One way they do this is through their Mobile Market. It is an outreach program where they go into communities such as senior housing sites to sell nutritious food on a sliding scale so it remains affordable to all including low-income individuals and families utilizing the Supplemental Nutrition Assistance Program (SNAP), the Electronic Benefits Transfer (EBT) system, or Farmers’ Market Nutrition Program coupons.

Another initiative is their USDA Farm to School Support Program, which is a collaborative project between FRESH, the Farm Fresh New London County  Schools, ACHIEVE New London County Coalition, and the New London County Food Policy Council. This summer they are delivering lunches on a daily basis to 20 sites throughout New London that include playgrounds and housing units.

“It’s kind of like the backpack program where kids are sent home from school with food in their backpacks,” Lerner says.

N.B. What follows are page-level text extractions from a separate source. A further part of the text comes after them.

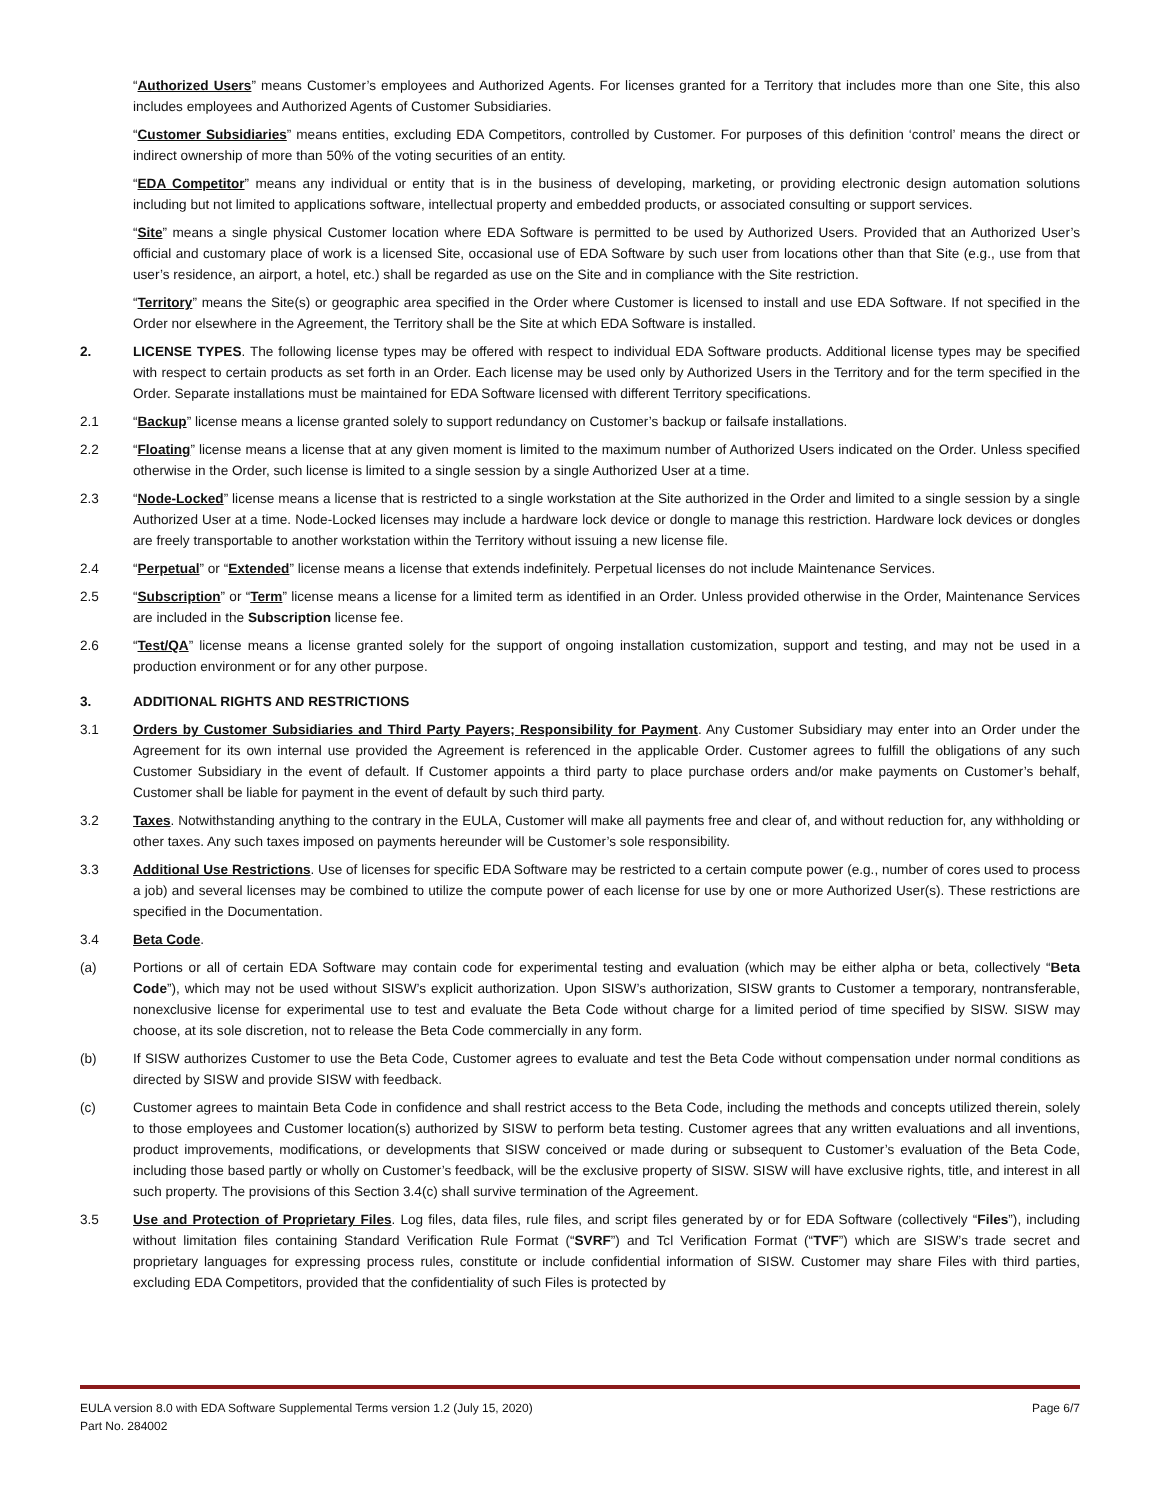“Authorized Users” means Customer’s employees and Authorized Agents. For licenses granted for a Territory that includes more than one Site, this also includes employees and Authorized Agents of Customer Subsidiaries.
“Customer Subsidiaries” means entities, excluding EDA Competitors, controlled by Customer. For purposes of this definition ‘control’ means the direct or indirect ownership of more than 50% of the voting securities of an entity.
“EDA Competitor” means any individual or entity that is in the business of developing, marketing, or providing electronic design automation solutions including but not limited to applications software, intellectual property and embedded products, or associated consulting or support services.
“Site” means a single physical Customer location where EDA Software is permitted to be used by Authorized Users. Provided that an Authorized User’s official and customary place of work is a licensed Site, occasional use of EDA Software by such user from locations other than that Site (e.g., use from that user’s residence, an airport, a hotel, etc.) shall be regarded as use on the Site and in compliance with the Site restriction.
“Territory” means the Site(s) or geographic area specified in the Order where Customer is licensed to install and use EDA Software. If not specified in the Order nor elsewhere in the Agreement, the Territory shall be the Site at which EDA Software is installed.
2. LICENSE TYPES. The following license types may be offered with respect to individual EDA Software products. Additional license types may be specified with respect to certain products as set forth in an Order. Each license may be used only by Authorized Users in the Territory and for the term specified in the Order. Separate installations must be maintained for EDA Software licensed with different Territory specifications.
2.1 “Backup” license means a license granted solely to support redundancy on Customer’s backup or failsafe installations.
2.2 “Floating” license means a license that at any given moment is limited to the maximum number of Authorized Users indicated on the Order. Unless specified otherwise in the Order, such license is limited to a single session by a single Authorized User at a time.
2.3 “Node-Locked” license means a license that is restricted to a single workstation at the Site authorized in the Order and limited to a single session by a single Authorized User at a time. Node-Locked licenses may include a hardware lock device or dongle to manage this restriction. Hardware lock devices or dongles are freely transportable to another workstation within the Territory without issuing a new license file.
2.4 “Perpetual” or “Extended” license means a license that extends indefinitely. Perpetual licenses do not include Maintenance Services.
2.5 “Subscription” or “Term” license means a license for a limited term as identified in an Order. Unless provided otherwise in the Order, Maintenance Services are included in the Subscription license fee.
2.6 “Test/QA” license means a license granted solely for the support of ongoing installation customization, support and testing, and may not be used in a production environment or for any other purpose.
3. ADDITIONAL RIGHTS AND RESTRICTIONS
3.1 Orders by Customer Subsidiaries and Third Party Payers; Responsibility for Payment. Any Customer Subsidiary may enter into an Order under the Agreement for its own internal use provided the Agreement is referenced in the applicable Order. Customer agrees to fulfill the obligations of any such Customer Subsidiary in the event of default. If Customer appoints a third party to place purchase orders and/or make payments on Customer’s behalf, Customer shall be liable for payment in the event of default by such third party.
3.2 Taxes. Notwithstanding anything to the contrary in the EULA, Customer will make all payments free and clear of, and without reduction for, any withholding or other taxes. Any such taxes imposed on payments hereunder will be Customer’s sole responsibility.
3.3 Additional Use Restrictions. Use of licenses for specific EDA Software may be restricted to a certain compute power (e.g., number of cores used to process a job) and several licenses may be combined to utilize the compute power of each license for use by one or more Authorized User(s). These restrictions are specified in the Documentation.
3.4 Beta Code.
(a) Portions or all of certain EDA Software may contain code for experimental testing and evaluation (which may be either alpha or beta, collectively “Beta Code”), which may not be used without SISW’s explicit authorization. Upon SISW’s authorization, SISW grants to Customer a temporary, nontransferable, nonexclusive license for experimental use to test and evaluate the Beta Code without charge for a limited period of time specified by SISW. SISW may choose, at its sole discretion, not to release the Beta Code commercially in any form.
(b) If SISW authorizes Customer to use the Beta Code, Customer agrees to evaluate and test the Beta Code without compensation under normal conditions as directed by SISW and provide SISW with feedback.
(c) Customer agrees to maintain Beta Code in confidence and shall restrict access to the Beta Code, including the methods and concepts utilized therein, solely to those employees and Customer location(s) authorized by SISW to perform beta testing. Customer agrees that any written evaluations and all inventions, product improvements, modifications, or developments that SISW conceived or made during or subsequent to Customer’s evaluation of the Beta Code, including those based partly or wholly on Customer’s feedback, will be the exclusive property of SISW. SISW will have exclusive rights, title, and interest in all such property. The provisions of this Section 3.4(c) shall survive termination of the Agreement.
3.5 Use and Protection of Proprietary Files. Log files, data files, rule files, and script files generated by or for EDA Software (collectively “Files”), including without limitation files containing Standard Verification Rule Format (“SVRF”) and Tcl Verification Format (“TVF”) which are SISW’s trade secret and proprietary languages for expressing process rules, constitute or include confidential information of SISW. Customer may share Files with third parties, excluding EDA Competitors, provided that the confidentiality of such Files is protected by
EULA version 8.0 with EDA Software Supplemental Terms version 1.2 (July 15, 2020)
Part No. 284002
Page 6/7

In the winter, they bring the food into the school cafeterias where it is served by the students to educate them about the merits of consuming healthy, locally grown produce.

“We are building a network to expand our outreach outside the city and county. We are looking to schools, teachers, and students as the epicenter of the change we are seeking and working through farm to school, which is a national effort to bring food education into the classroom and healthier foods into the cafeterias,” Lerner says. “We are also trying to promote youth leadership, youth empowerment, and local agriculture through school gardens and connecting farms to schools.”

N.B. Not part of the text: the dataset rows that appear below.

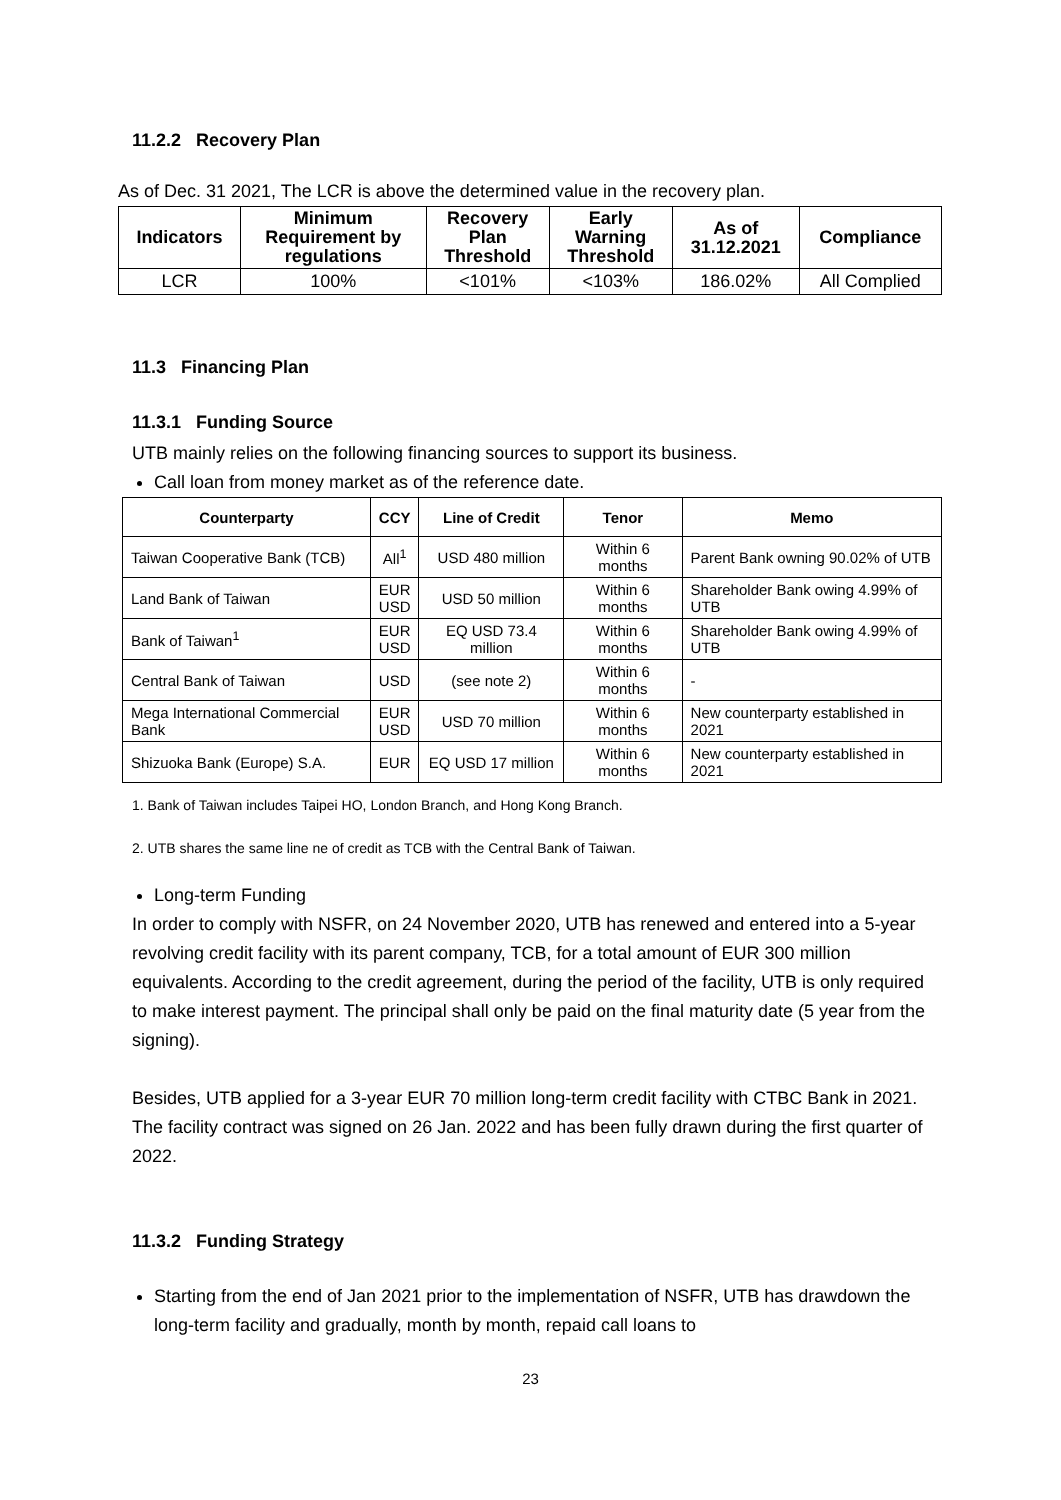11.2.2 Recovery Plan
As of Dec. 31 2021, The LCR is above the determined value in the recovery plan.
| Indicators | Minimum Requirement by regulations | Recovery Plan Threshold | Early Warning Threshold | As of 31.12.2021 | Compliance |
| --- | --- | --- | --- | --- | --- |
| LCR | 100% | <101% | <103% | 186.02% | All Complied |
11.3 Financing Plan
11.3.1 Funding Source
UTB mainly relies on the following financing sources to support its business.
Call loan from money market as of the reference date.
| Counterparty | CCY | Line of Credit | Tenor | Memo |
| --- | --- | --- | --- | --- |
| Taiwan Cooperative Bank (TCB) | All<sup>1</sup> | USD 480 million | Within 6 months | Parent Bank owning 90.02% of UTB |
| Land Bank of Taiwan | EUR USD | USD 50 million | Within 6 months | Shareholder Bank owing 4.99% of UTB |
| Bank of Taiwan<sup>1</sup> | EUR USD | EQ USD 73.4 million | Within 6 months | Shareholder Bank owing 4.99% of UTB |
| Central Bank of Taiwan | USD | (see note 2) | Within 6 months | - |
| Mega International Commercial Bank | EUR USD | USD 70 million | Within 6 months | New counterparty established in 2021 |
| Shizuoka Bank (Europe) S.A. | EUR | EQ USD 17 million | Within 6 months | New counterparty established in 2021 |
1. Bank of Taiwan includes Taipei HO, London Branch, and Hong Kong Branch.
2. UTB shares the same line ne of credit as TCB with the Central Bank of Taiwan.
Long-term Funding
In order to comply with NSFR, on 24 November 2020, UTB has renewed and entered into a 5-year revolving credit facility with its parent company, TCB, for a total amount of EUR 300 million equivalents. According to the credit agreement, during the period of the facility, UTB is only required to make interest payment. The principal shall only be paid on the final maturity date (5 year from the signing).
Besides, UTB applied for a 3-year EUR 70 million long-term credit facility with CTBC Bank in 2021. The facility contract was signed on 26 Jan. 2022 and has been fully drawn during the first quarter of 2022.
11.3.2 Funding Strategy
Starting from the end of Jan 2021 prior to the implementation of NSFR, UTB has drawdown the long-term facility and gradually, month by month, repaid call loans to
23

In an effort to promote nutrition, unite communities through a sense of pride and stewardship, encourage local agriculture in general and within the urban environment, and to provide a resource for hands-on education, FRESH starts, supports, and maintains gardens throughout the city of New London in conjunction with other groups. Sixty raised beds are available for those interested in helping to transform dilapidated areas into vibrant, green spaces, while 45 beds are reserved for FRESH who uses them for educational purposes and food production. The gardens have also become gathering places not only for the gardeners themselves, but also for the community at large. A pavilion and wood fired pizza oven at FRESH’s Community Garden Center on the corners of Williams and Mercer Streets, inspires a natural dialog for potluck meals, workshops, and other educational opportunities.

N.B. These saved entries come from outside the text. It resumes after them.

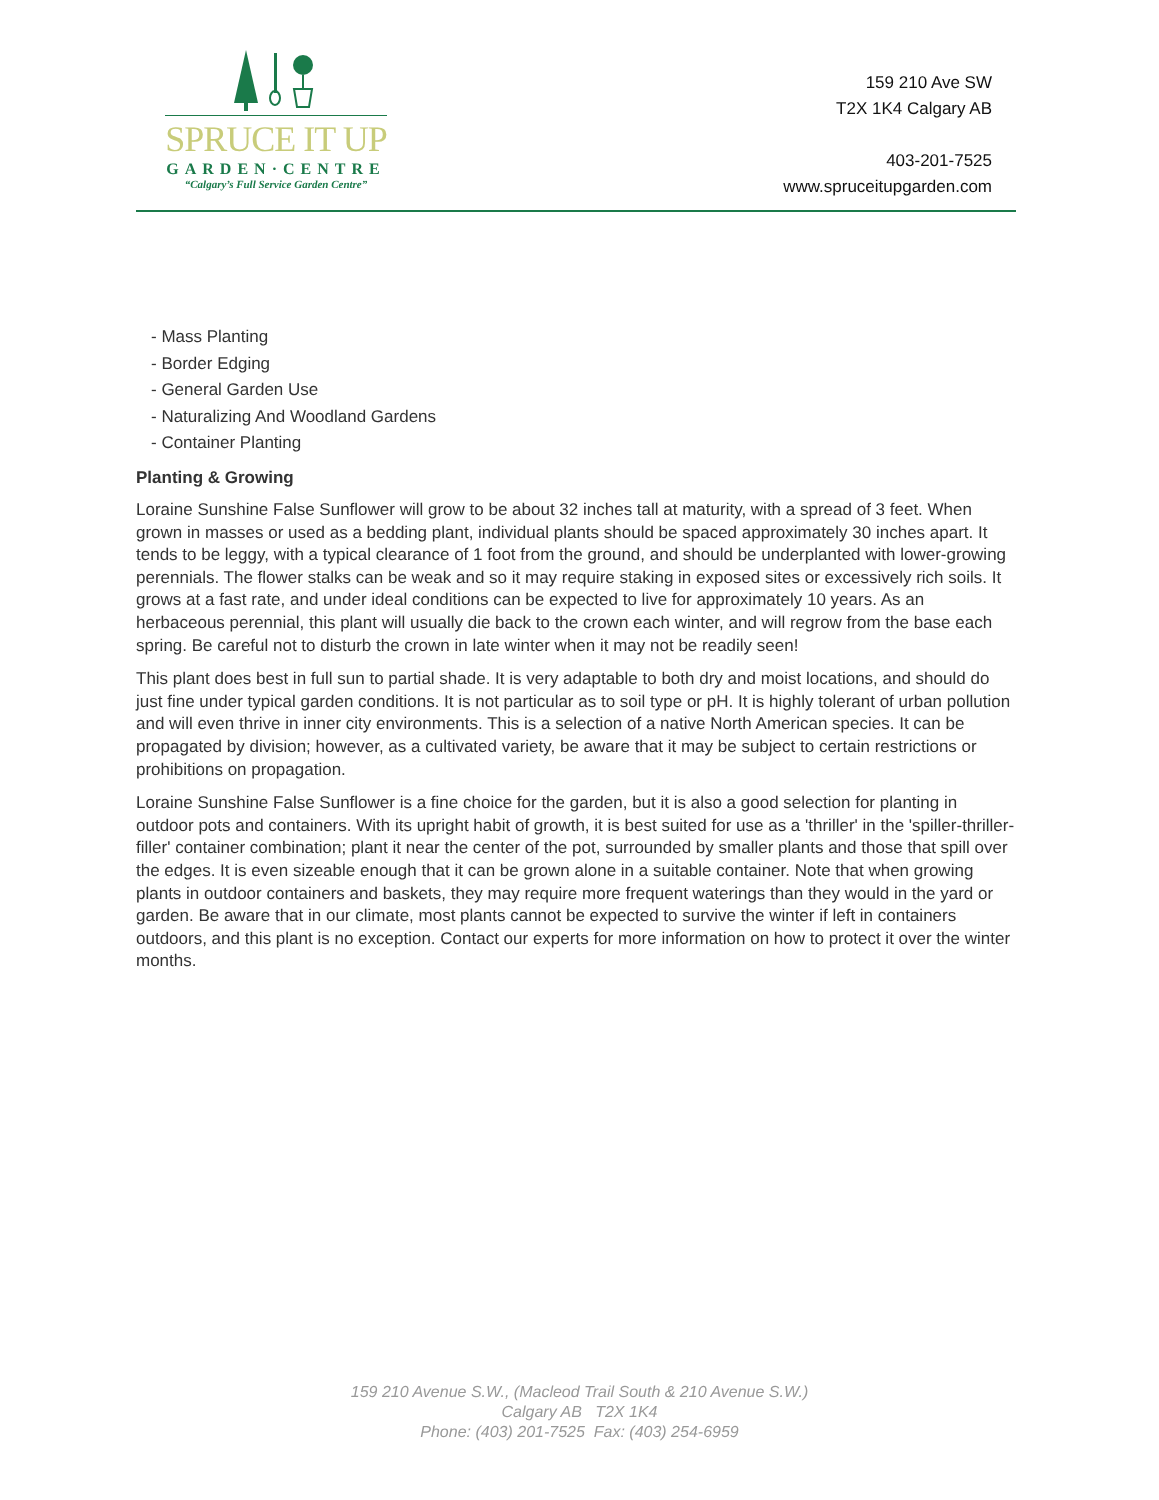SPRUCE IT UP
GARDEN·CENTRE
“Calgary’s Full Service Garden Centre”
159 210 Ave SW
T2X 1K4 Calgary AB
403-201-7525
www.spruceitupgarden.com
- Mass Planting
- Border Edging
- General Garden Use
- Naturalizing And Woodland Gardens
- Container Planting
Planting & Growing
Loraine Sunshine False Sunflower will grow to be about 32 inches tall at maturity, with a spread of 3 feet. When grown in masses or used as a bedding plant, individual plants should be spaced approximately 30 inches apart. It tends to be leggy, with a typical clearance of 1 foot from the ground, and should be underplanted with lower-growing perennials. The flower stalks can be weak and so it may require staking in exposed sites or excessively rich soils. It grows at a fast rate, and under ideal conditions can be expected to live for approximately 10 years. As an herbaceous perennial, this plant will usually die back to the crown each winter, and will regrow from the base each spring. Be careful not to disturb the crown in late winter when it may not be readily seen!
This plant does best in full sun to partial shade. It is very adaptable to both dry and moist locations, and should do just fine under typical garden conditions. It is not particular as to soil type or pH. It is highly tolerant of urban pollution and will even thrive in inner city environments. This is a selection of a native North American species. It can be propagated by division; however, as a cultivated variety, be aware that it may be subject to certain restrictions or prohibitions on propagation.
Loraine Sunshine False Sunflower is a fine choice for the garden, but it is also a good selection for planting in outdoor pots and containers. With its upright habit of growth, it is best suited for use as a 'thriller' in the 'spiller-thriller-filler' container combination; plant it near the center of the pot, surrounded by smaller plants and those that spill over the edges. It is even sizeable enough that it can be grown alone in a suitable container. Note that when growing plants in outdoor containers and baskets, they may require more frequent waterings than they would in the yard or garden. Be aware that in our climate, most plants cannot be expected to survive the winter if left in containers outdoors, and this plant is no exception. Contact our experts for more information on how to protect it over the winter months.
159 210 Avenue S.W., (Macleod Trail South & 210 Avenue S.W.)
Calgary AB T2X 1K4
Phone: (403) 201-7525 Fax: (403) 254-6959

“Experiential education is how we work. Hearing about gardening, but actually working in the garden with your children, is quite a different thing,” Lerner says. “When kids come to the FRESH Food Program, they usually come in with some interest but not a lot of knowledge about it. We want to build the relevancy of this and have young people understand how this connects to them personally, at a local level, and globally, in terms of the planet and their own lives.”

Although FRESH New London is a local organization, they are working towards a global movement that encompasses health, food justice and security, and ecological balance. “It involves a resurgence of small local agriculture and recognizes that environmental degradation often impacts people who have already been marginalized economically and politically. It strives to reconnect people to the natural world and to each other in order to build a food system that is built on stewardship: stewardship of ourselves, stewardship of our communities, and stewardship of the natural world,” concludes Lerner.